Klagenfurter LEBEN
Von Angst, Hoffnung und Resignation
Gerhard Maurer fängt in seinem neu erschienenen Fotobuch „What are we waiting vor“ die Ästhetik des Schreckens inmitten der Pandemie ein und gibt ihr eine versöhnliche Wendung. Weil jeder Moment der Erschütterung Aufarbeitung bedarf.
So empfänglich sind Fotografien aus dem Lockdown wohl selten: Maurers Bestandsaufnahmen bleiben nicht an den bloßen Masken oder leerstehenden Plätzen hängen, sondern dringen hinter die Fassade des Offensichtlichen. Nicht zuletzt sind es aber spontane Schüsse gegen die eigene Angst und Unsicherheit.
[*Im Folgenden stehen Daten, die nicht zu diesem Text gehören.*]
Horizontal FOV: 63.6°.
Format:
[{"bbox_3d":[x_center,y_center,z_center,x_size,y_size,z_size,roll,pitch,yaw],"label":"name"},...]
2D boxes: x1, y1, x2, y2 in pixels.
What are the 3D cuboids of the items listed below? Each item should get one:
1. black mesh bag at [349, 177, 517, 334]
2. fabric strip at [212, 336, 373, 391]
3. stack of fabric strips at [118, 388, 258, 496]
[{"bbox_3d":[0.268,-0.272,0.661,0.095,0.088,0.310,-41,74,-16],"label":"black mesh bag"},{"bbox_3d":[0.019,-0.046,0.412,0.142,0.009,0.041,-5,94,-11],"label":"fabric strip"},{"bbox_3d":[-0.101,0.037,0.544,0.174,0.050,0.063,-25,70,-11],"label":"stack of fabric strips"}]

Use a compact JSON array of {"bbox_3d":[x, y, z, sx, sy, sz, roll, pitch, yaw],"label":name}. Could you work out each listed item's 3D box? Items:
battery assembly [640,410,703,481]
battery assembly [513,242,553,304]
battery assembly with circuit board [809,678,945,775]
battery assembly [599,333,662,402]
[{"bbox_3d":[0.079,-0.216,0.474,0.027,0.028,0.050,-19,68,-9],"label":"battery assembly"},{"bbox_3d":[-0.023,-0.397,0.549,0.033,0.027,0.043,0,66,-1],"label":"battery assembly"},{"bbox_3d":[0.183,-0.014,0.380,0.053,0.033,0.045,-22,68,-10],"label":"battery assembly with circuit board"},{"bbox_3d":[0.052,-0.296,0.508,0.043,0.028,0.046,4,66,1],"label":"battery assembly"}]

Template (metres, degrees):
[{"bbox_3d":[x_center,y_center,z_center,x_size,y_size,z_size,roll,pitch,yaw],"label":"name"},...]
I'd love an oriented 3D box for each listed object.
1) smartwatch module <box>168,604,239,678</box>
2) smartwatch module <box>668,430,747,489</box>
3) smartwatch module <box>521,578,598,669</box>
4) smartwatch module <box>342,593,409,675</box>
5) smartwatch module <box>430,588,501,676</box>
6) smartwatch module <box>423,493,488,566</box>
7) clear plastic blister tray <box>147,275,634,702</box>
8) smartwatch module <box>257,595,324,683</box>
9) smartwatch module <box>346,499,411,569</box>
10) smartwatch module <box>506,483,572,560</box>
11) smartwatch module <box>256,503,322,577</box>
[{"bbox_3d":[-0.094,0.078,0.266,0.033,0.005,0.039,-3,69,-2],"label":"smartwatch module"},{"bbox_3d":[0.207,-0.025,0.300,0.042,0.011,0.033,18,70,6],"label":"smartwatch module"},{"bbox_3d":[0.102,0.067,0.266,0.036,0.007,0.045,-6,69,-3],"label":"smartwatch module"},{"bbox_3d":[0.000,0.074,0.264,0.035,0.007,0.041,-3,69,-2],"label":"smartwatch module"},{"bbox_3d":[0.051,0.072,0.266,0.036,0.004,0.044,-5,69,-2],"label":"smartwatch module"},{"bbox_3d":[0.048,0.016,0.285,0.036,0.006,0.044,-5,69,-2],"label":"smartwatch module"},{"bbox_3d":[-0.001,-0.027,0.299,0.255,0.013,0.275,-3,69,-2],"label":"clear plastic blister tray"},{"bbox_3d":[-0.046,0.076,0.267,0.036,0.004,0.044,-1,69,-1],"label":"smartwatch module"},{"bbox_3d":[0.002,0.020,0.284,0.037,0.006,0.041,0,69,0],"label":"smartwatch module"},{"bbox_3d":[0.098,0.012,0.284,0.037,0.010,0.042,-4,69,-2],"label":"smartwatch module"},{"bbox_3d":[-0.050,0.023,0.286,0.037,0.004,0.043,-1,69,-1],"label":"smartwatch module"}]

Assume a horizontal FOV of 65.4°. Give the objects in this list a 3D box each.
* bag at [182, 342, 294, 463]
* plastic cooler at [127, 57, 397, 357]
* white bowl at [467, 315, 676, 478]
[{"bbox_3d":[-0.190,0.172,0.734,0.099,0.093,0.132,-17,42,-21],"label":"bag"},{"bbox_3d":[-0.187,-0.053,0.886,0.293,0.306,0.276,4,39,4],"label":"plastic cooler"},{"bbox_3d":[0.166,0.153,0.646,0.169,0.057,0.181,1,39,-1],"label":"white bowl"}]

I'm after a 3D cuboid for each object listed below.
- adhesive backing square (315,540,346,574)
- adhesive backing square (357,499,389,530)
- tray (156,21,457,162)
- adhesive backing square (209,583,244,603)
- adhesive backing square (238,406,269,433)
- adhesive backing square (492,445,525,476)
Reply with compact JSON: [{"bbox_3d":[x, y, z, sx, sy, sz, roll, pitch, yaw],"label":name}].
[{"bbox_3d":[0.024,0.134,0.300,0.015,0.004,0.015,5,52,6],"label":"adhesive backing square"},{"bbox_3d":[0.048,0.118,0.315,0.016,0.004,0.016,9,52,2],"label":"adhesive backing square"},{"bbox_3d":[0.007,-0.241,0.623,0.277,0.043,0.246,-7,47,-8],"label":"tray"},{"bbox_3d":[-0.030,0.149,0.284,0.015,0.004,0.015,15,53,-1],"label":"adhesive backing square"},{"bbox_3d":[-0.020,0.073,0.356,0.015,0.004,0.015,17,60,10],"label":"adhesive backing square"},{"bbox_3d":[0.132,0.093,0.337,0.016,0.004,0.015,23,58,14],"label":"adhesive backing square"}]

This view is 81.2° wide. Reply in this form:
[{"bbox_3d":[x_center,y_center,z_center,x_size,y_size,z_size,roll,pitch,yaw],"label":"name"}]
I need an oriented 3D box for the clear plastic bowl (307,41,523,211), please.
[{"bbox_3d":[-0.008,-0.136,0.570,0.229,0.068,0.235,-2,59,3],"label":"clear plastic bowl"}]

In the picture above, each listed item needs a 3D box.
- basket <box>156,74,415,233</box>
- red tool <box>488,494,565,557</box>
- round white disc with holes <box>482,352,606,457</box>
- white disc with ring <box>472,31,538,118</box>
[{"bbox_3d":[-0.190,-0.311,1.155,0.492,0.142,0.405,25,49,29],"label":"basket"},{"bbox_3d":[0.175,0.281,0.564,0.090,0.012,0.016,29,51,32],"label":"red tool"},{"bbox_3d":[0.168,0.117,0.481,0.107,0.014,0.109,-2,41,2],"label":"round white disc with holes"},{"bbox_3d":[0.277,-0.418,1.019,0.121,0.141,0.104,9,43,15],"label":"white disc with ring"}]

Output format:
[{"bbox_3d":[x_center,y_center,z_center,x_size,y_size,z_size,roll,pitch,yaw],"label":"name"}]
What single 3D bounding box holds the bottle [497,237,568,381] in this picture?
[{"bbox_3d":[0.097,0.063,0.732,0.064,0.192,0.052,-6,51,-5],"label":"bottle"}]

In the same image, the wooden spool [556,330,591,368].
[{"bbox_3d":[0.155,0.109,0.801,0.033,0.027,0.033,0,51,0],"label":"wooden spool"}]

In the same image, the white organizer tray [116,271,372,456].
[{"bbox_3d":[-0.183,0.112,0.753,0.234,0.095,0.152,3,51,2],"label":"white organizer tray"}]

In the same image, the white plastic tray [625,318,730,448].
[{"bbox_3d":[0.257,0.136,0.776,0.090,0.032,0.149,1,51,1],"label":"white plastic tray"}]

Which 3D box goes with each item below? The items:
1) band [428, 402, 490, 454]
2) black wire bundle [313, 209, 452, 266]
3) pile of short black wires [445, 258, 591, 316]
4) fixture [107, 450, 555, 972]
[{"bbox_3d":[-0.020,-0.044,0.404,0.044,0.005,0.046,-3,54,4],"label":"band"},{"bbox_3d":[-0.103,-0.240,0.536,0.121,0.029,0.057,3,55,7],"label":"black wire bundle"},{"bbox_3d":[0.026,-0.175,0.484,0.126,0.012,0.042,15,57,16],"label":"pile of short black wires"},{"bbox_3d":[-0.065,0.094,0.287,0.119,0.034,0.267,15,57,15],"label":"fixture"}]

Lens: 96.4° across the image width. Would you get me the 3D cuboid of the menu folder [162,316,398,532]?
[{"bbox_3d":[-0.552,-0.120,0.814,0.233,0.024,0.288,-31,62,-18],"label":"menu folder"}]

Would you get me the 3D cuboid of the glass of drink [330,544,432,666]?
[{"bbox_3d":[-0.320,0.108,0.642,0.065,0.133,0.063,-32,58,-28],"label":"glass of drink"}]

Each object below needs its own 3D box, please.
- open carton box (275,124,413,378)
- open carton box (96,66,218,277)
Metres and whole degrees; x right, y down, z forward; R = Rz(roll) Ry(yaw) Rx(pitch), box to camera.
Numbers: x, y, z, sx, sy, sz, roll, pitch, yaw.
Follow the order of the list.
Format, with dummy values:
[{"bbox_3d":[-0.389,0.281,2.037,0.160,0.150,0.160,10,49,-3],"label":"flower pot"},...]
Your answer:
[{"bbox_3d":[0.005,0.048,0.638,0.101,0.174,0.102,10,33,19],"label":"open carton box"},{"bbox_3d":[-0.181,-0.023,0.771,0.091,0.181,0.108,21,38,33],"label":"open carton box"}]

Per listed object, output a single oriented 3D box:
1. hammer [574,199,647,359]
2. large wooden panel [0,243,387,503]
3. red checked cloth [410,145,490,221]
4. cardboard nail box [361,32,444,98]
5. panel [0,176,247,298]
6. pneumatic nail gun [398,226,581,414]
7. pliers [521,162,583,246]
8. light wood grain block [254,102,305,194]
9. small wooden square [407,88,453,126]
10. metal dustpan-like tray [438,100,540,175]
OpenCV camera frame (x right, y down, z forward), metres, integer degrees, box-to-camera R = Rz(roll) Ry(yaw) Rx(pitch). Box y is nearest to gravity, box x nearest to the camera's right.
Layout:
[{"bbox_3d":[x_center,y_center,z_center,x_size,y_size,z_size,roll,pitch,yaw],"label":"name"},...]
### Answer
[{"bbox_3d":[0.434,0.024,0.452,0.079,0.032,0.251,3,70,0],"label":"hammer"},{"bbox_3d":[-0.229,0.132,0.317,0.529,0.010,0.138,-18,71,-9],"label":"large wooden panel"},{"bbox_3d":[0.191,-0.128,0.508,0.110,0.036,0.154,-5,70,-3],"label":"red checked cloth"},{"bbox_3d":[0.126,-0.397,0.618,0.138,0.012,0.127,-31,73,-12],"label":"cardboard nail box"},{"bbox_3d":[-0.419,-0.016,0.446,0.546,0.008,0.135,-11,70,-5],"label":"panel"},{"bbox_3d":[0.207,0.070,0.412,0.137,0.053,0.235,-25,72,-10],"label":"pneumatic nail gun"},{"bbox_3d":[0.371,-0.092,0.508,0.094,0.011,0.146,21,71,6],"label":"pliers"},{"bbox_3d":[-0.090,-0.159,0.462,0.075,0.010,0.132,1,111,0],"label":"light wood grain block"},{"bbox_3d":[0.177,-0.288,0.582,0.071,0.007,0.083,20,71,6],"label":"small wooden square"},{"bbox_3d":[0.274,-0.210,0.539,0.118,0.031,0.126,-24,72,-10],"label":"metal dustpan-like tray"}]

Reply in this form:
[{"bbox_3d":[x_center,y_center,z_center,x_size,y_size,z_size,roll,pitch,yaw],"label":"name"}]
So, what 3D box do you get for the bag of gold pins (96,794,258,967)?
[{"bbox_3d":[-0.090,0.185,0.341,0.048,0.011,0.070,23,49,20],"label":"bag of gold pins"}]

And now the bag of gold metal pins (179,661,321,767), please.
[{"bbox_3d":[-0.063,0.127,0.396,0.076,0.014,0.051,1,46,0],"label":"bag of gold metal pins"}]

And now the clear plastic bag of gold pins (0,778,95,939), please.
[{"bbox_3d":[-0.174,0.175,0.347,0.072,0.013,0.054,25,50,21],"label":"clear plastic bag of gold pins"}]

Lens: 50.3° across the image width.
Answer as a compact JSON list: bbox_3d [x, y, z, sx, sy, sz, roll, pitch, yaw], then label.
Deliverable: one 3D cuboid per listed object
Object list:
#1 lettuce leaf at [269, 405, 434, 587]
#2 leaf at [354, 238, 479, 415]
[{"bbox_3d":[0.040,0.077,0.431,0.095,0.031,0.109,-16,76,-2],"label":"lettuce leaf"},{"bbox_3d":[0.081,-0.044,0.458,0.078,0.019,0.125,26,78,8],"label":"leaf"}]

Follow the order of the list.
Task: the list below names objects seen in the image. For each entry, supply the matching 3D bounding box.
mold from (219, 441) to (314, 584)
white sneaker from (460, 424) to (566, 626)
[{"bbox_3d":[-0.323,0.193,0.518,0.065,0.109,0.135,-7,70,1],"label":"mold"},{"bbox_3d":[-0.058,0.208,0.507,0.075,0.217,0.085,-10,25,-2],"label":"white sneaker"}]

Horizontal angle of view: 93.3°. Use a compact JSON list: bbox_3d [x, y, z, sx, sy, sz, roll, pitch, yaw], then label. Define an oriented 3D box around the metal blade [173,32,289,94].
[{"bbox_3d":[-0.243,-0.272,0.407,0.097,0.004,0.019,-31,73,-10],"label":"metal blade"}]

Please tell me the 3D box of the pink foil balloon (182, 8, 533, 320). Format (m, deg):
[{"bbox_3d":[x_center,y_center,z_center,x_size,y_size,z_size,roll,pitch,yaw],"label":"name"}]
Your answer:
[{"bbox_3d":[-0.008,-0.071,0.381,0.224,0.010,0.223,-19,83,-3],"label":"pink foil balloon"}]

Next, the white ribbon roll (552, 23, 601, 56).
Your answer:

Gespür für den richtigen Moment
Gerhard Maurer ist ein Grübler sympathischer Art. Wenn er zu erzählen beginnt, wirkt er nachdenklich. Wie es auch seine Kunst tut. In Gedanken vertieft, setzt er sich mit den Zeichen der Zeit auseinander. So war es für ihn Anfang März 2020, als die Ereignisse Tag für Tag bedrohlicher auf uns einprasselten, klar, mit der Linse auf Streifzug gegen die sich nähernde Unsicherheit zu gehen: „Für mich ist die Fotografie immer eine Art von Bewältigungsversuch. Meine schwarz-weiße Serie über die Pandemie war bereits geboren, als diese noch gar nicht oder gerade erst verkündet wurde“, so der Fotograf. Dass daraus sogar ein Buch entstehen sollte, konnte er damals nicht ahnen: „Ich nahm jeden Tag zumindest ein Bild auf und postete es in den sozialen Medien. Natürlich schwebte mir die Idee vor, mehr mit dem Material zu machen.“ In Kooperation mit dem FOTOHOF Salzburg und seiner Frau Gudrun Zacharias – die beiden treten im Kollektiv auf – konkretisierte sich allmählich die Idee einer Publikation, wobei Maurer die Fotos und Zacharias die Aufnahme eines daran anknüpfenden Videos und die Sichtung übernahm. „Es ist eine Herausforderung, die Fotografien in eine Ordnung zu bringen, sodass sie eine Geschichte erzählen.“
Authentisch und wirklichkeitsnah
Die eingefangenen Momente sind auf jeweils eigene Weise berührend: Sei es ein in der Hand der Tochter gehaltener, verletzter Vogel, der wieder zu sich kommt oder das Porträt seiner Mutter Jolitta mit dem Blick durch die schützende Fensterscheibe Richtung Zukunft, die Aufnahmen machen etwas mit uns. Melancholische Blicke oder Sicherheitsabstände beim Plaudern zeigen, dass etwas Bedrohlich-Undefinierbares in unser Leben gebrochen ist. Sie sind nicht fremd, strahlen vielleicht deshalb so eine Aura aus, die nahe geht. Ganz selbstverständlich kombiniert Maurer Natur mit Kultur, Bewegung mit Resignation und schaukelt Kontraste auf, in einer Zeit, die trotz Stillstand bewegt. Die Bilder sind Metapher, die unsere Zeit beschreiben. Nah und doch so fern, oftmals durchaus minimalistisch, beherbergen sie Querverweise in sich, werden poetisch und zeigen die Verletzlichkeit des Seins auf. Vor allem schenken sie aber Mut in schweren Zeiten. „What are we waiting vor“ wirkt wie ein Tagebuch des Alltages der Pandemie, mit allen schönen, aber auch verheerenden Seiten: „Es ist mehr essayistischer Zugang, den ich in dieses Projekt hineingelegt habe“, gibt Maurer zu verstehen. So wie es der Stillstand ist, der aus den Bildern zu rufen scheint: „Der Lauf der Natur geht seinen Weg weiter, ungehindert dessen, dass ein bösartiges Virus seine Kreise zieht und menschliches Leben ins Stocken bringt.“ Auf einmal werden Bruchstellen sichtbar, der Alltag vermengt sich mit dem abrupt eingebrochenen Ausnahmezustand. Und ganz nebenbei ergeben sich wie von selbst die existentiellen Dinge des Lebens. Maurer sucht das Große im Kleinen und wird an Stellen fündig, wo uns gemeinhin der Durchblick versagt bleibt.